To make a basic vinaigrette you need 20cl of olive oil, 10cl of reduced vegetable consomme, 10 cl balsamic vinegar, 10 cl red wine vinegar, 10 cl truffle juice and Fleur de sel. Parmesan cheese.
The black gold "Perigord truffle"
Making the salad:
Clean the truffles under cold running water with a nailbrush. dry the truffles and peel with a fine bladeknife. (set the triming apart for another use. Keep always truffles in sealed jar in the fridge to avoid the dominant smell of truffles to affect your fridge content).
Stalk the morgeline lettuce, dandelion, aragula and porcelaine. Separate the curly endives and small lettuce and keep only the top of the leaves. Separate the lamb's lettuce leaves. Wash the letuces in a large amount of water keeping them separate and spin dry.

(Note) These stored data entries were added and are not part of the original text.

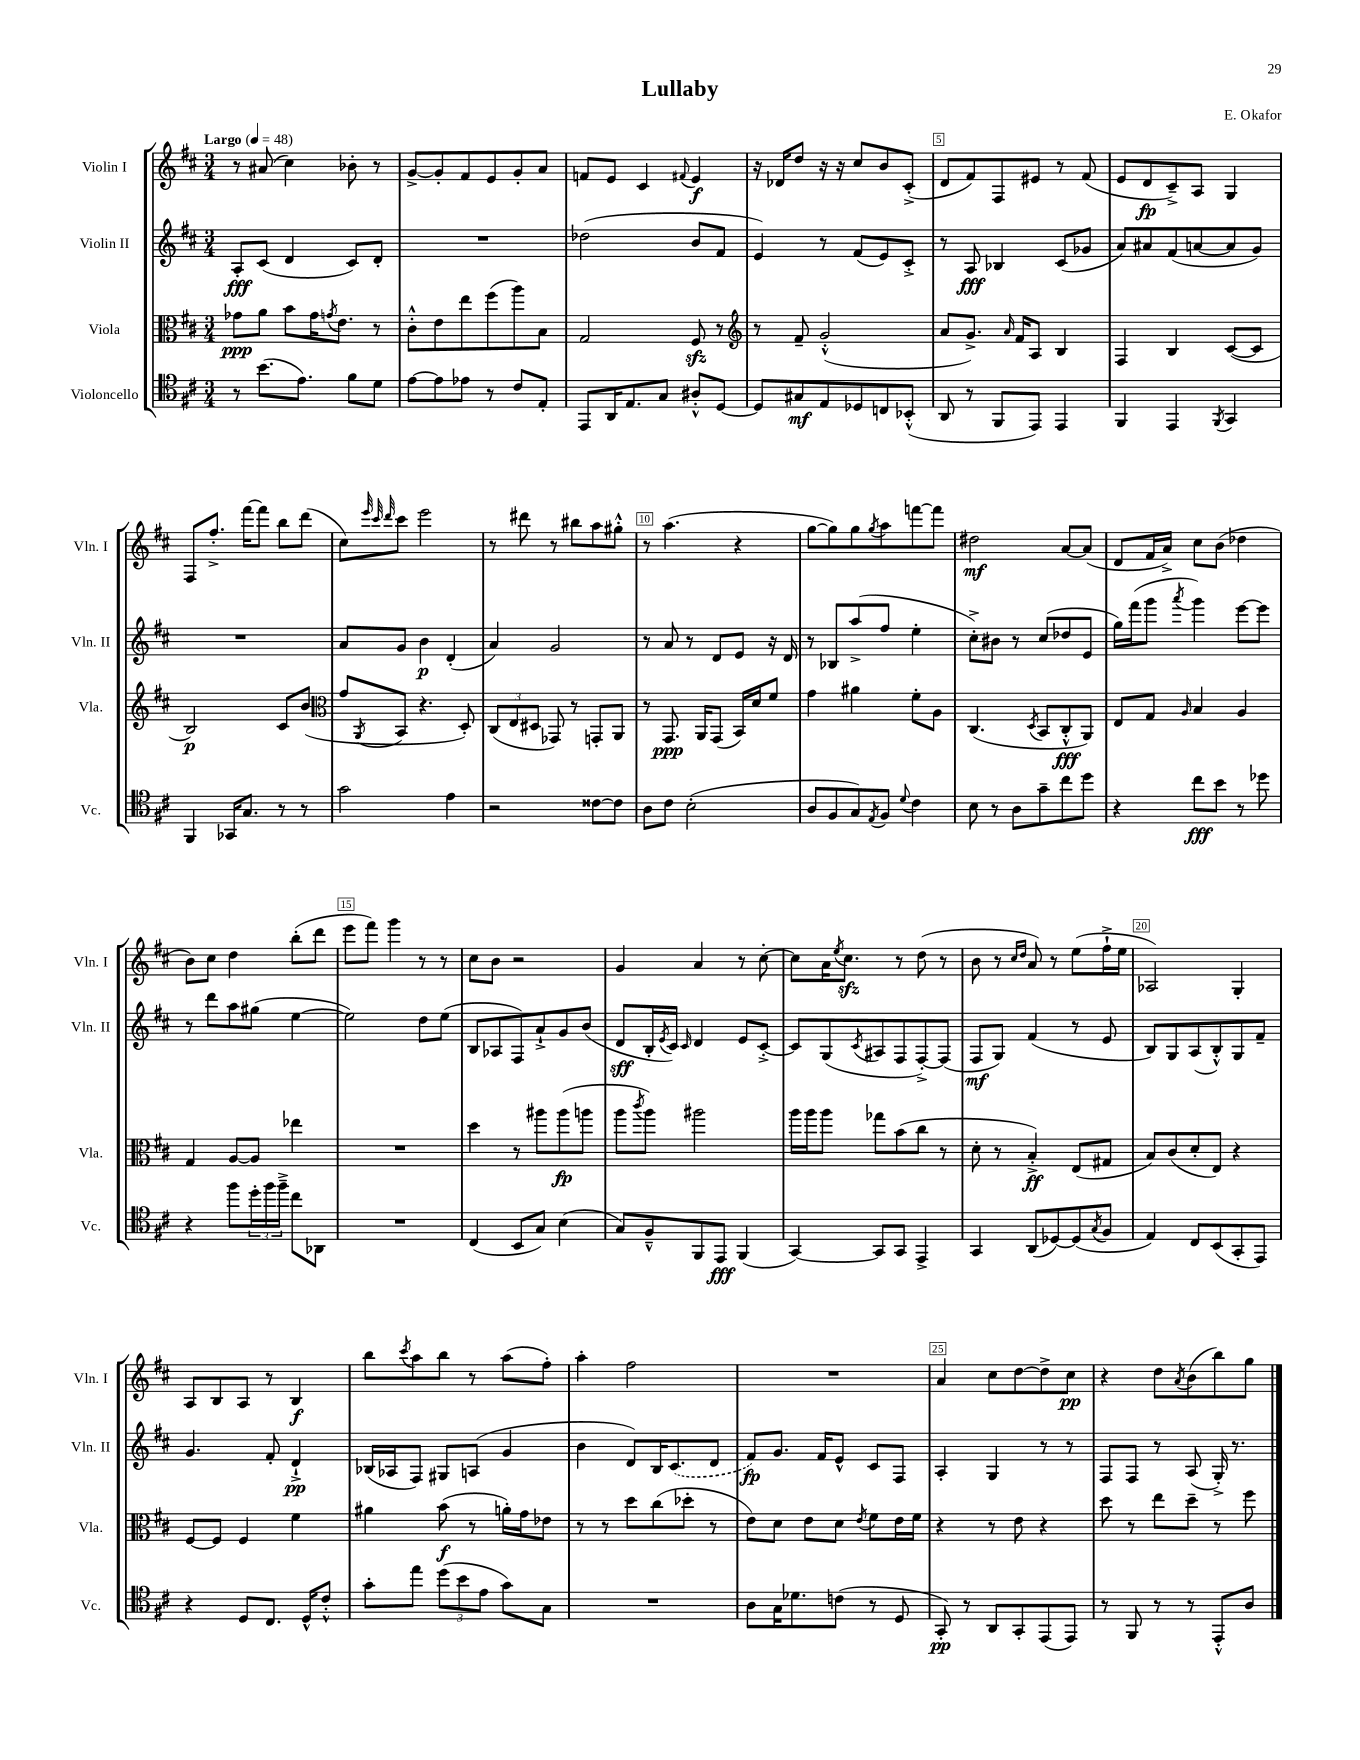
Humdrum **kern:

**kern	**kern	**kern	**kern
*staff4	*staff3	*staff2	*staff1
*clefC4	*clefC3	*clefG2	*clefG2
*k[f#c#]	*k[f#c#]	*k[f#c#]	*k[f#c#]
*M3/4	*M3/4	*M3/4	*M3/4
*MM48	*MM48	*MM48	*MM48
8r	8g-\L	8A'/L	8r
(8.b\L	8a\J	(8c#/J	(8a#/
.	8b\L	4d/	4cc#\)
8.e\J)	.	.	.
.	16g-\K	.	.
.	8qg/	.	.
.	8.e\J	.	.
8f#\L	.	8c#/L)	8b-'\
8d\J	8r	8d'/J	8r
=	=	=	=
[8e\L	8c#'^^\L	2.r	[8g^/L
8e\]	8e\	.	8g'/]
8e-\J	8ee\	.	8f#/
8r	(8ff#\	.	8e/
8c#/L	8aa\)	.	8g'/
8E'/J	8B\J	.	8a/J
=	=	=	=
8EE/L	2G/	(2dd-\	8f/L
16AA/K	.	.	8e/J
8.E/	.	.	.
.	.	.	4c#/
8G/J	.	.	.
.	.	.	8qqf#/
8A#'^^/L	8F#/	8b/L	4e/
[8D/J	8r	8f#/J	.
=	=	=	=
*	*clefG2	*	*
8D/]L	8r	4e/)	16r
.	.	.	16d-/LK
8G#/	8f#~/	.	8dd/J
8E/	(2g'^^/	8r	16r
.	.	.	16r
8D-/	.	(8f#/L	8cc#/L
8C/	.	8e/)	8b/
(8BB-'^^/J	.	8c#'^/J	(8c#'^/J
=	=	=	=
8AA/	8a/L	8r	8d/L
8r	8.g^/J)	8A/	8f#/)
8FF#/L	.	4B-/	8F#/
.	16qqa/	.	.
.	16f#/LK	.	.
8EE/J)	8A/J	.	8e#/J
4EE/	4B/	(8c#/L	8r
.	.	8g-/J	(8f#/
=	=	=	=
4FF#/	4F#/	8a/L)	8e/L
.	.	8a#/	8d/
4EE/	4B/	(8f#/	8c#~^/)
.	.	[8a/	8A/J
8qFF#/	.	.	.
4GG/	([8c#/L	8a/]	4G/
.	8c#/]J	8g/J)	.
=	=	=	=
4FF#/	2B/)	2.r	8F#/L
.	.	.	8.ff#'^/J
16GG-/LK	.	.	.
8.G/J	.	.	[16fff#\LK
.	.	.	8fff#\]J
8r	8c#/L	.	8bb\L
8r	(8b/J	.	(8ddd\J
=	=	=	=
*	*clefC3	*	*
2g\	8g/L	8a/L	8cc#\L)
.	.	.	32qqeee/
.	.	.	32qqccc#/
.	8qAA/	.	32qqddd/
.	8BB/J	8g/J	8ccc#\J
.	4.r	4b\	2eee\
4e\	.	(4d'/	.
.	8D'/)	.	.
=	=	=	=
2r	(12C#/L	4a/)	8r
.	12E/	.	.
.	.	.	8ddd#\
.	12D#/J	.	.
.	8GG-/)	2g/	8r
.	8r	.	8bb#\L
[8c##\L	8GG'/L	.	8aa\
8c##\]J	8AA/J	.	8gg#'^^\J
=	=	=	=
8A\L	8r	8r	8r
8c#\J	8.GG/	8a/	(4.aa\
(2B'\	.	8r	.
.	16AA/LK	.	.
.	(8GG/J	8d/L	.
.	16BB/LL)	8e/J	4r
.	16d/J	.	.
.	8f#/J	16r	.
.	.	16d/	.
=	=	=	=
8A/L	4g\	8r	[8gg\L
8F#/	.	8B-/L	8gg\])
8G/)	4a#\	(8aa^/	8gg\
8qE/	.	.	8qgg/
8F#/J	.	8ff#/J	8aa\
8qqd/	.	.	.
4c#\	8f#'\L	4ee'\	[8fff\
.	8A\J	.	8fff\]J
=	=	=	=
8B\	(4.C#/	8cc#'^\L)	2dd#\
8r	.	8b#\J	.
8A\L	.	8r	.
.	8qD/	.	.
8g~\	8BB/L	(8cc#/L	.
8cc#\	8C#'^^/	8dd-/	[8a/L
8dd\J	8AA/J)	8e/J	(8a/]J
=	=	=	=
4r	8E/L	16gg\LL)	8d/L
.	.	(16fff#\J	.
.	8G/J	8ggg\J	16f#/L
.	.	.	16a^/JJ)
.	16qqA/	8qaaa/	.
8cc#\L	4B/	4ggg\)	8cc#\L
8b\J	.	.	(8b\J
8r	4A/	[8eee\L	4dd-\
8dd-\	.	8eee\]J	.
=	=	=	=
4r	4G/	8r	8b\L)
.	.	8ddd\L	8cc#\J
8ff#\L	[8A/L	8aa\	4dd\
24dd'\L	8A/]J	(8gg#\J	.
24ff#\	.	.	.
24ff#~^\JJ	.	.	.
8cc#\L	4ee-\	[4ee\	(8bb'\L
8AA-\J	.	.	8ddd\J
=	=	=	=
2.r	2.r	2ee\])	8eee\L
.	.	.	8fff#\J)
.	.	.	4ggg\
.	.	8dd\L	8r
.	.	(8ee\J	8r
=	=	=	=
(4C#/	4dd\	8B/L	8cc#\L
.	.	8A-/	8b\J
8BB/L	8r	8F#/)	2r
8G/J)	8aa#\L	8a`^/	.
(4B\	(8aa#\	8g/	.
.	8aa\J	(8b/J	.
=	=	=	=
8G/L)	8aa\L	8d/L	4g/
.	8qccc#/	.	.
8F#~^^/	8aa\J)	16B'/L	.
.	.	8qe/	.
.	.	16c#/JJ)	.
.	.	16qqc#/	.
8FF#/	2aa#\	4d/	4a/
8EE/J	.	.	.
(4FF#/	.	8e/L	8r
.	.	[8c#'^/J	[8cc#'\
=	=	=	=
[4GG/)	16aa\LL	8c#/]L	8cc#\]L
.	16aa\J	.	.
.	8aa\J	(8G/	16a\K
.	.	.	8qee/
.	.	.	8.cc#\J
.	.	8qc#/	.
8GG/]L	8gg-\L	8A#/	.
8GG/J	(8b\	8F#/	8r
4EE^/	8cc#\J	[8F#'^/)	(8dd\
.	8r	(8F#/]J	8r
=	=	=	=
4GG/	8d'\	8F#/L	8b\
.	8r	8G/J)	8r
.	.	.	16qqcc#/LL
.	.	.	16qqdd/JJ
(8AA/L	4B'^/)	(4f#/	8a/)
[8D-/)	.	.	8r
(8D-/]	(8E/L	8r	(8ee\L
8qG/	.	.	.
8F#/J	8G#/J	8e/	16ff#`^\L
.	.	.	16ee\JJ
=	=	=	=
4E/)	8B/L)	8B/L)	2A-/)
.	(8c#/	8G/	.
8C#/L	8d'/	(8A/	.
(8BB/	8E/J)	8B'^^/)	.
8GG'/	4r	8G/	4G'/
8EE/J)	.	8f#~/J	.
=	=	=	=
4r	[8F#/L	4.g/	8A/L
.	8F#/]J	.	8B/
8D/L	4F#/	.	8A/J
8.C#/J	.	8f#'/	8r
.	4f#\	4d`^/	4B/
16D^^/LK	.	.	.
8c#'^^/J	.	.	.
=	=	=	=
8g'\L	4a#\	(16B-/LL	8bb\L
.	.	16A-/J	.
.	.	.	8qccc#/
8ee\J	.	8F#/J)	8aa\
(12dd\L	(8b\	8G#/L	8bb\J
12b\	.	.	.
.	8r	(8A/J	8r
12e\J	.	.	.
8g\L)	16a'\LL)	4g/	(8aa\L
.	16g\J	.	.
8G\J	8e-\J	.	8ff#'\J)
=	=	=	=
2.r	8r	4b\	4aa'\
.	8r	.	.
.	8dd\L	8d/L)	2ff#\
.	(8cc#\	16B/K	.
.	.	(8.c#/	.
.	8dd-'\J	.	.
.	8r	8d/J	.
=	=	=	=
8A\L	8e\L)	8f#/L)	2.r
16G\K	8d\J	8.g/J	.
8.d-\	.	.	.
.	8e\L	.	.
.	.	16f#/LK	.
(8c\J	8d\J	8e^^/J	.
.	8qe/	.	.
8r	8f#\L	8c#/L	.
8D/	16e\L	8F#/J	.
.	16f#\JJ	.	.
=	=	=	=
8GG'/)	4r	4A'/	4a/
8r	.	.	.
8AA/L	8r	4G/	8cc#\L
8GG'/	8e\	.	[8dd\
(8EE/	4r	8r	8dd^\]
8EE/J)	.	8r	8cc#\J
=	=	=	=
8r	8dd\	8F#/L	4r
8FF#/	8r	8F#/J	.
8r	8ee\L	8r	8dd\L
.	.	.	8qa/
8r	8dd~\J	(8A/	(8b\
8EE'^^/L	8r	16G'^/)	8bb\)
.	.	8.r	.
8A/J	8ff#\	.	8gg\J
==	==	==	==
*-	*-	*-	*-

Separate the leaves of the chervil, fresh mint, tarragon, marjoram, green basil and chives. Keep only the top of the leaves. Wash the herbs in a large amount of water keeping them separate and spin.
Mix the herbs, lettuces, the Parmesan shavings and minced trufles. Season with 4 teaspoon of basic vinaigrette, fleur de sel and freshly ground pepper.
To finish and to plate the salad you have to mix all the vinaigrette ingredients. Put the lettuce and herb mis in the middle of a plate and shape a dome. Slices the truffles, dip the slices in the vinaigrette to season and cover the dome completely with the truffle slices.
Season the truffles slices with Fleur de Sel and freshly ground pepper, top with the marinated shallots and surround the dome with a ribbon of dressing, serve with a country bread toast.